I have heard mention numerous times to an informal IRS opinion set out in general information letters relating to mistaken elections in a cafeteria plan, which had been obtained through a Freedom of Information Act request. It is in these letters that the 'clear and convincing' evidence of an error of the type that is a mistake of fact (e.g., DCAP elected by an EE who has no dependents) rather than a miscalculation (EE elects $1,200 for health FSA for him and his wife, at $500 each) or a mistake of law (e.g., that health FSA could be tapped to pay premiums--such as suggested in the OP). Other reports I've read of those information letters make no distinction between the type of error as long as there is clear and convincing evidence that an error was made. Yet others suggest slice and dice the type of error issue differently.

I've seen write-ups but never the information letters themselves, nor any reference to the dates or authors.

Does anyone have copies of those information letters that could send me copies either by attachments to e-mail or PM, or post them on this Board for download?

John Simmons

johnsimmonslaw@gmail.com

Note to Readers: For you, I'm a stranger posting on a bulletin board. Posts here should not be given the same weight as personalized advice from a professional who knows or can learn all the facts of your situation.

Posted

Private Letter Rulings?, I've seen a couple published in tax compliance publications such as BNA. I didn't realiza that a FOIA might be involved in order to view an original, or see one not otherwise published or issued on my behalf.

Posted
Private Letter Rulings?, I've seen a couple published in tax compliance publications such as BNA. I didn't realiza that a FOIA might be involved in order to view an original, or see one not otherwise published or issued on my behalf.

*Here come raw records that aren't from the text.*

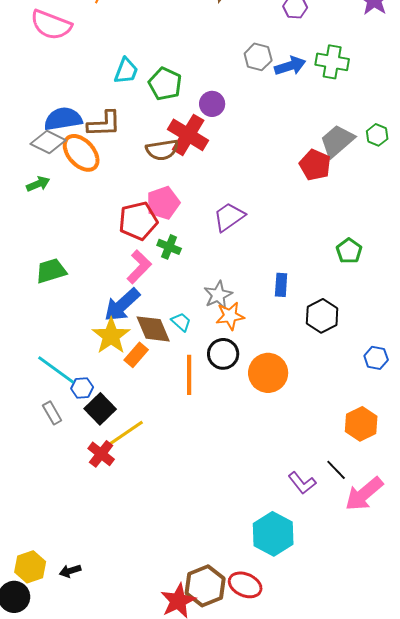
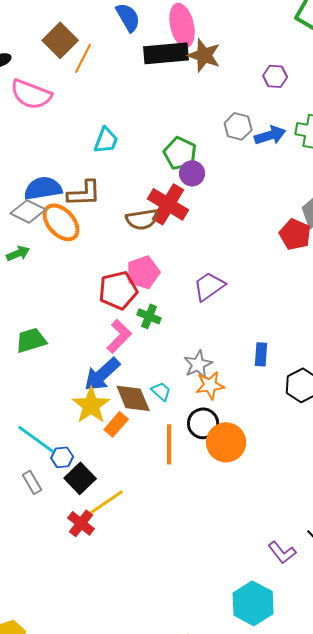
green pentagon: (165, 84) -> (180, 153), moved
orange circle: (268, 373) -> (226, 442), moved

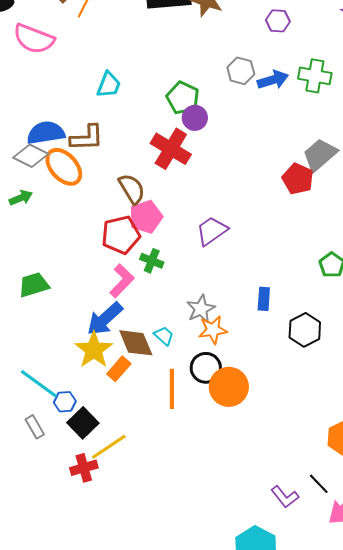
brown semicircle: (142, 219) -> (132, 189), moved, turned -112
red cross: (81, 523) -> (84, 468), turned 36

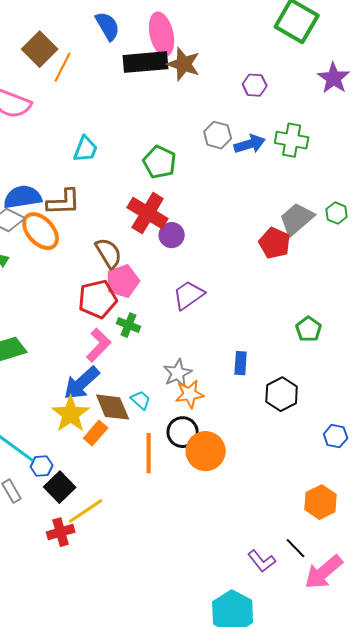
purple circle: (195, 118) -> (172, 235), moved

PLRs are given to a specific taxpayer, about a specific situation and are published. General information letters are not. They are usually addressed to a practitioner in response to a question about an acceptable interpretation of a published rule.

If you know of any PLRs or other published ruling by the IRS that provides the 'clear and convincing' standard allowing for corrections of cafeteria plan election errors, please post the cites.

John Simmons

johnsimmonslaw@gmail.com

Note to Readers: For you, I'm a stranger posting on a bulletin board. Posts here should not be given the same weight as personalized advice from a professional who knows or can learn all the facts of your situation.